(ASSIGNED TASK A):
Reproduce word for word the passage of the piece on the brain injury that begins with the words "I'm not talking" and ends with "what I mean.".
(ASSIGNED TASK B):
According to the piece on the brain injury, for how long has the post-traumatic head syndrome been affecting the writer?
(ASSIGNED TASK C):
Extend the piece on the brain injury, picking up after its final sentence.

TEXT PROVIDED section start

A Blow to the Brain: These Eggs That Scramble

I keep talking about the aftermath of my car accident, but I haven't really written about what's going on.

I'm not talking about the whiplash, or even the inconvenience of my car being in the shop for a month or the financial hardship of paying my $500 dddic deductible (which, thankfully, has been reimbursed).

I'm talking about the brain injury – the "post-traumatic head syndrome" – that has been driving me batty for the last two months, and, if it's anything like the last concussion I had, will probably persist for a few more.

I'm going to write about that now.

You might think someone's who's never had any brain trauma might not understand, but if anyone who's has ever been even just a little bit buzzed on alcohol – or taken pain killers or muscle relaxants that are a bit too strong, or have even been woken up a bit too suddenly, a bit too early in the day – will understand what I mean.

There's a gauze cast over every experience – a stocking thrown over the lens, rendering the world in soft focus. It's not necessarily in the visuals of the scene per se (though blurred vision did come immediately following the impact), but in the experience of it. It's like listening to music underwater: you can hear that something is playing, but it's not very clear. You can't distinguish the details, but maybe you could hum along.

It's the feeling you have when you think you're sober enough to drive yourself home, and the next day realizing you don't remember much about the ride.

Your long-term memory hasn't been touched, but the loading dock for short-term rent retention is just...full...or closed...out or out of business completely. You can't even really remember your own accident.

TEXT PROVIDED section end
DATA section start

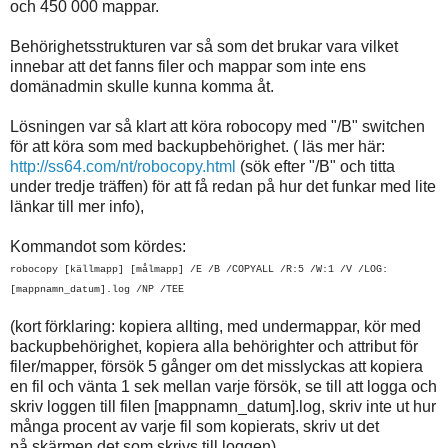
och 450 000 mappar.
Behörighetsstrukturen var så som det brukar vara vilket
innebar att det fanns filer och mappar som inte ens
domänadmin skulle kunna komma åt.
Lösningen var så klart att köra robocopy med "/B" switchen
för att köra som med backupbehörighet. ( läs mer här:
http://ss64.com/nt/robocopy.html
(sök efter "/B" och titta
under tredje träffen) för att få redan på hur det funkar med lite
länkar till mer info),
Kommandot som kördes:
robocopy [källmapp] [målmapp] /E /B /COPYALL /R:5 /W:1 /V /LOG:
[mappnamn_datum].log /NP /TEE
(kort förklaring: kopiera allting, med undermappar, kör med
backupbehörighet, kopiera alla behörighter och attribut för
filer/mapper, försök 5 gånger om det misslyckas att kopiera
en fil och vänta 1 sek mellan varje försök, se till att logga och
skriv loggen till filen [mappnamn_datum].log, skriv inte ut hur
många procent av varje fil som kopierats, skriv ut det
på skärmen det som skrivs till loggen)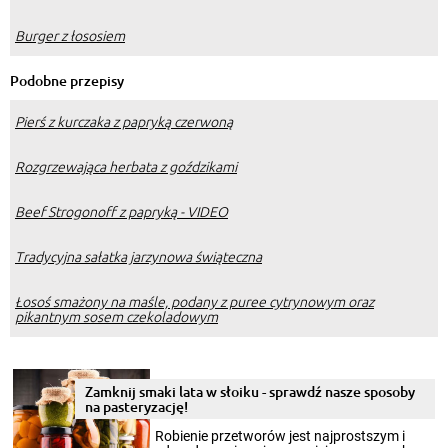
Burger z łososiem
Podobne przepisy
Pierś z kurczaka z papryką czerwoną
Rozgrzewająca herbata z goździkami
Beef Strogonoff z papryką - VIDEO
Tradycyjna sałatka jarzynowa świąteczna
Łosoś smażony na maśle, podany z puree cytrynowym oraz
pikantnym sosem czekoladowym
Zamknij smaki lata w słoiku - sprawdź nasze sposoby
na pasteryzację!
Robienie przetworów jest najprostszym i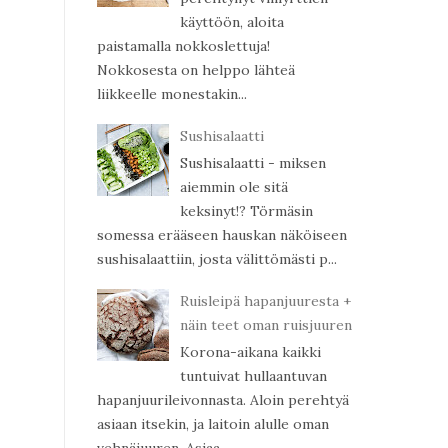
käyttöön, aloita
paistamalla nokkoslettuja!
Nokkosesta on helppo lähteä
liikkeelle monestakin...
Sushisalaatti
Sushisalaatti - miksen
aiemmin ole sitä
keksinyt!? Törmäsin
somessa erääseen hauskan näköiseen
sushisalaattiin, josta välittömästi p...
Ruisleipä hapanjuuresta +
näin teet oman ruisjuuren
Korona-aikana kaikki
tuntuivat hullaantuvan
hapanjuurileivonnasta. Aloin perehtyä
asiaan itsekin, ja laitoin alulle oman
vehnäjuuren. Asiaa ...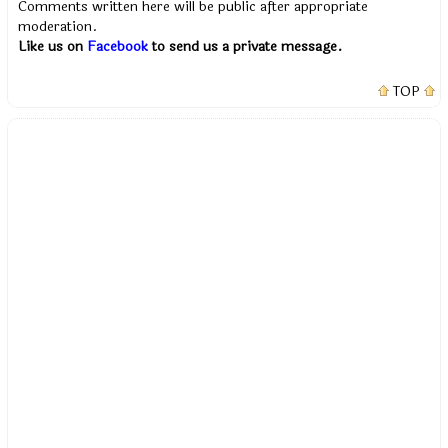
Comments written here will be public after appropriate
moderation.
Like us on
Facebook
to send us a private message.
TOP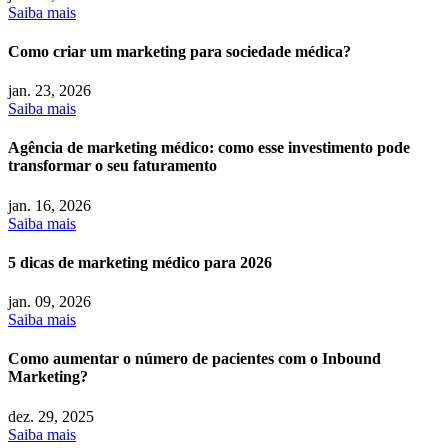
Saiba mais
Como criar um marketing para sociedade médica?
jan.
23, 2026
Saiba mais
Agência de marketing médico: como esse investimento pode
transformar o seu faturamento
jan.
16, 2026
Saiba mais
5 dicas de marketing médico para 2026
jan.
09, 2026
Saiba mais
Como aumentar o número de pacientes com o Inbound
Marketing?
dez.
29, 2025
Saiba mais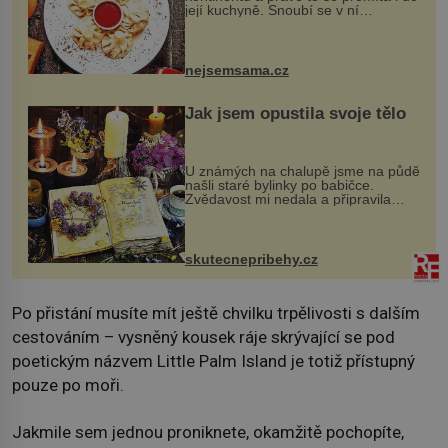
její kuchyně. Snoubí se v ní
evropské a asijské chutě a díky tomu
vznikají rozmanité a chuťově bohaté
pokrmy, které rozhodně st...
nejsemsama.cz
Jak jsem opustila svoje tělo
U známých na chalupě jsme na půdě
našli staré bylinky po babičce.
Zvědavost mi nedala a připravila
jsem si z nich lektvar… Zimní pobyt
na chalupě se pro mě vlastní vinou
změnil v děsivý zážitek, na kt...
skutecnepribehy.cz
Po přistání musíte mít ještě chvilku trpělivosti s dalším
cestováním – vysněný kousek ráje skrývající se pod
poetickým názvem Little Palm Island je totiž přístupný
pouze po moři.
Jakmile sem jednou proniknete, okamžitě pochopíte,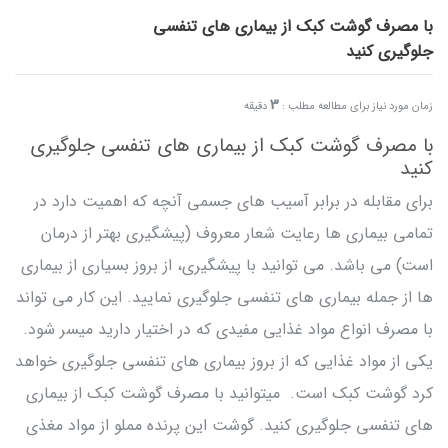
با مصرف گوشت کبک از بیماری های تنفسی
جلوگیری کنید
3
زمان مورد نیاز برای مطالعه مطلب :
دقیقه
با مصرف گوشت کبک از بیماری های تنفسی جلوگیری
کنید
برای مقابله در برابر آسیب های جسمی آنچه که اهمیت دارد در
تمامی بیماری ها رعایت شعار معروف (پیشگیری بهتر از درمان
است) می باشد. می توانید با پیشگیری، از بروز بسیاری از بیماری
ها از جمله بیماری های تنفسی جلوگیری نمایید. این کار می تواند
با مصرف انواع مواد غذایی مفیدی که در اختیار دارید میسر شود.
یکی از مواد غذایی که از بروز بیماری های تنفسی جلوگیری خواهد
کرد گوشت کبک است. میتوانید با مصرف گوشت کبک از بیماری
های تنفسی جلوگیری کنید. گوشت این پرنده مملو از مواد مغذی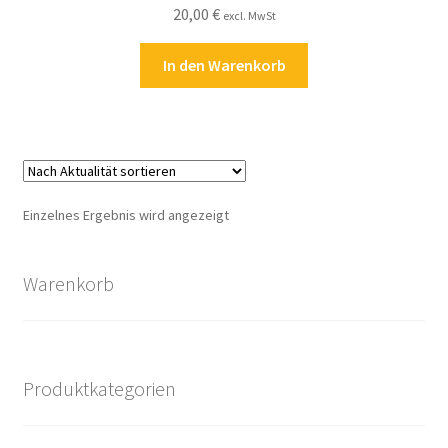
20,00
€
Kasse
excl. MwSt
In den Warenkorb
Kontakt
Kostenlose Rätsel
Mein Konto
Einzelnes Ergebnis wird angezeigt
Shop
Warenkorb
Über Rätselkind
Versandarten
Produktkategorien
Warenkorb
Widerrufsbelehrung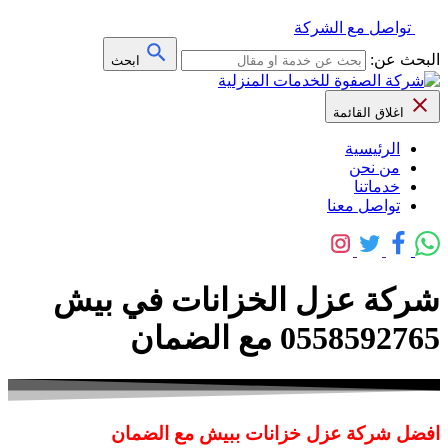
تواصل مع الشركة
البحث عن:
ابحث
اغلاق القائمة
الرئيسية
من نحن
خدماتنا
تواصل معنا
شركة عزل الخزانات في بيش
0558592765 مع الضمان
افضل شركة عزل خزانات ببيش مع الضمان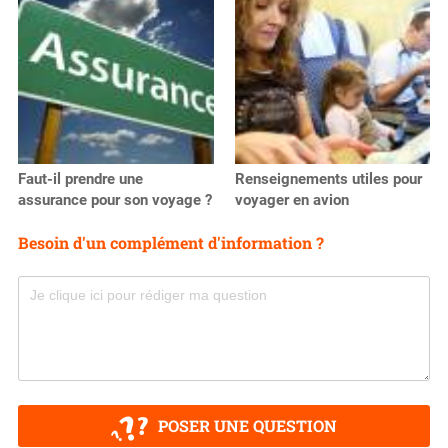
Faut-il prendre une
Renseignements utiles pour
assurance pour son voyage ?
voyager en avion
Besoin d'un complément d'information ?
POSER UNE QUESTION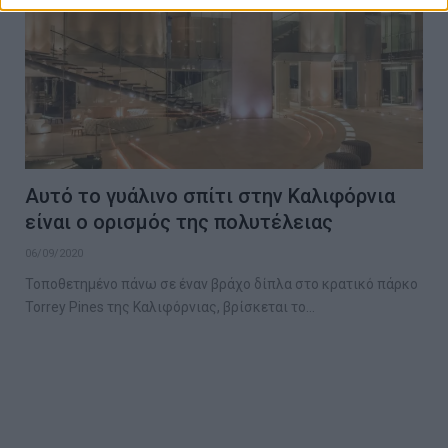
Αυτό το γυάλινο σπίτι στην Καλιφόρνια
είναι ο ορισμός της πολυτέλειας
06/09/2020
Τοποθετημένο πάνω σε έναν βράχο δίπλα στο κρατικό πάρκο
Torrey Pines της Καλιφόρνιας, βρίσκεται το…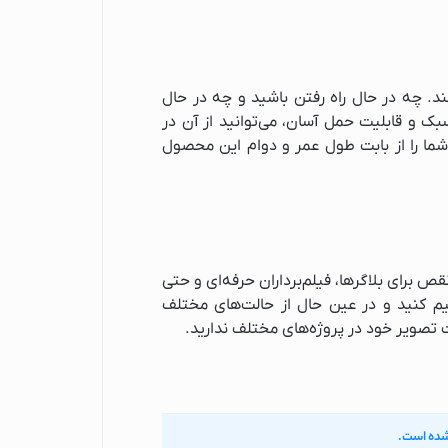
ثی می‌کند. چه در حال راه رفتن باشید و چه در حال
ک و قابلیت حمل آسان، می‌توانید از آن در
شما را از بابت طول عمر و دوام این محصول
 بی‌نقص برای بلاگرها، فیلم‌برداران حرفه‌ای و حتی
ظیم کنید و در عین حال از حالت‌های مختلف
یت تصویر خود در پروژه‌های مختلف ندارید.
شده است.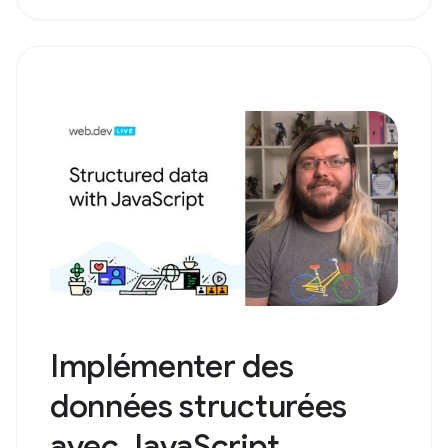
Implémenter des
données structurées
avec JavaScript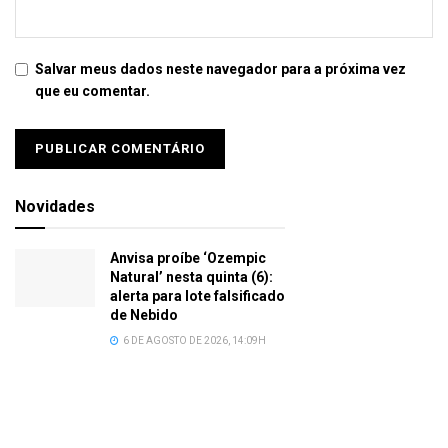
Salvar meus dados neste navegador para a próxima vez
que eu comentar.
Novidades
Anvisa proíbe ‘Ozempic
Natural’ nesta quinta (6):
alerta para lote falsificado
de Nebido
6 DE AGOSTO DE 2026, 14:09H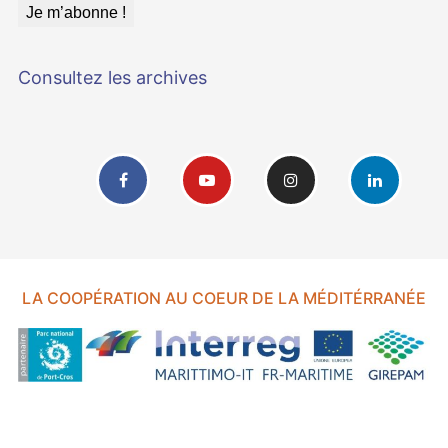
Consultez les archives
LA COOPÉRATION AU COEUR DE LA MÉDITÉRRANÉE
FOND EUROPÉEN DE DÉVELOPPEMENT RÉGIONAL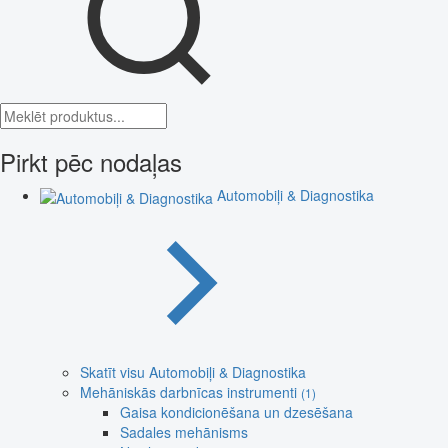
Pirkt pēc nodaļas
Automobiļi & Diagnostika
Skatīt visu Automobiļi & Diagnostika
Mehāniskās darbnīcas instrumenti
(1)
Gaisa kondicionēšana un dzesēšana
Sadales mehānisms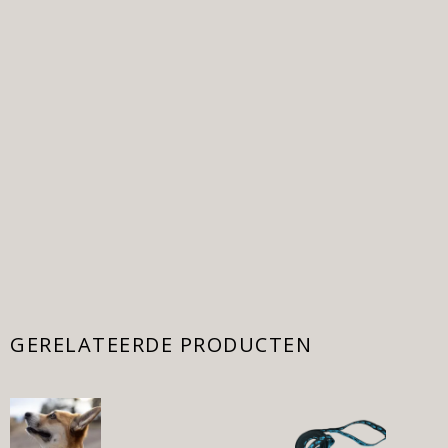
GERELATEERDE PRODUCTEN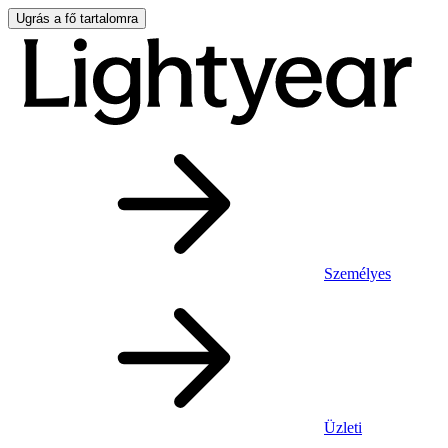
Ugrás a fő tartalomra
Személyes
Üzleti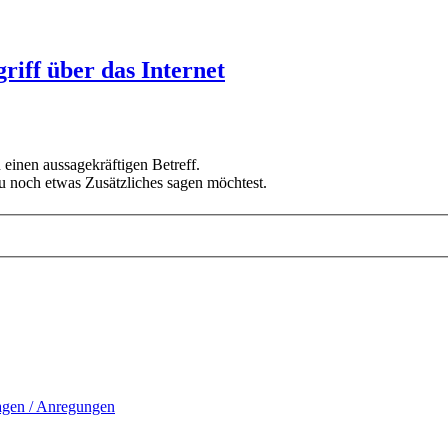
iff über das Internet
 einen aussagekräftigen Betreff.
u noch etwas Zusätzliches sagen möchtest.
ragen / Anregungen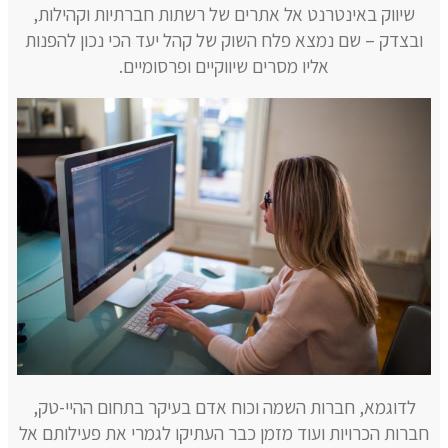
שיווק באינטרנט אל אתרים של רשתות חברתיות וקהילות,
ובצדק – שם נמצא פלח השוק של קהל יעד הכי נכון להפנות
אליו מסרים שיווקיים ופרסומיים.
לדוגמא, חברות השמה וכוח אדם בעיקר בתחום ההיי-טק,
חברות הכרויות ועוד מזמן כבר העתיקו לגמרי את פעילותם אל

DATA section end

(EXERCISE RESULT A):
I'm not talking about the whiplash, or even the inconvenience of my car being in the shop for a month or the financial hardship of paying my $500 dddic deductible (which, thankfully, has been reimbursed).

I'm talking about the brain injury – the "post-traumatic head syndrome" – that has been driving me batty for the last two months, and, if it's anything like the last concussion I had, will probably persist for a few more.

I'm going to write about that now.

You might think someone's who's never had any brain trauma might not understand, but if anyone who's has ever been even just a little bit buzzed on alcohol – or taken pain killers or muscle relaxants that are a bit too strong, or have even been woken up a bit too suddenly, a bit too early in the day – will understand what I mean.

(EXERCISE RESULT B):
For the last two months.

(EXERCISE RESULT C):
When your eggs have been scrambled inside your own skull, swished back and force forth from the blunt force trauma to both the back and front of your car, your senses are not only dulled: you're functioning on autopilot. And your control panel isn't receiving accurate information about the world around you, so it's making decisions based purely on memories and habits. Rehearsed speeches in front of large groups are easy. Off the cuff answers during one-on-one conversations are nightmarish.

Pauses, sometimes long ones, are necessary to conjure the right words, and now you speak deliberately and slowly, choosing each word carefully, somtei sometimes settling on the wrong wrod word just to keep the conversation moving. Eventually you decide it's better not to talk at all, and you make your escape to the bar or the restroom or some other group of people talking, where you can just listen and not really understand what they're saying.

When you must speak, you get frustrated when you say the wrong thing, if you even notice it. You might tell someone the year 2001 when you mean 2011, and even when you're corrected (a mistake you don't realize, but you believe to be possible), you do it again and again.

You apologize for your lack of social skills, bad jokes and misunderstandings, but people who don't know you well just smile and say, "You seem fine to me!" Maybe they're being kind. Maybe they just don't know what a good talker you usually can be.

So rather than exhaustingly trying to explain your situation to people who seem to care but not really understand, you avoid social situations, the phone, and anything beyond key English phrases like "How much do I owe you?" and "Where's the restroom?"

When you're alone, you lose things. You're not sure where you are. You look for your cell phone while it's in your hand, again and again. You must occasionally stop to reconnoiter and assess the situation, realizing you've driven past your destination. You read and reread directions, instructions, ingredients, and other commonplace tetx text, but you barely get the gist of it. You rarely really get what is ever going on around you.

In the absence of p speaking, there is no solace in writing. This is where the brain injury manifests in front of your own face. You might not notice if you say the wrong thing (though you always suspect that you have), but when you have had the chance to think about it, look up definitions and synonyms, and you've finally got the right words in your head, there's some disconnect with your fingers, and they can't get them out right.

You type out words that sound like the words you're thinking, but have a totally different meaning.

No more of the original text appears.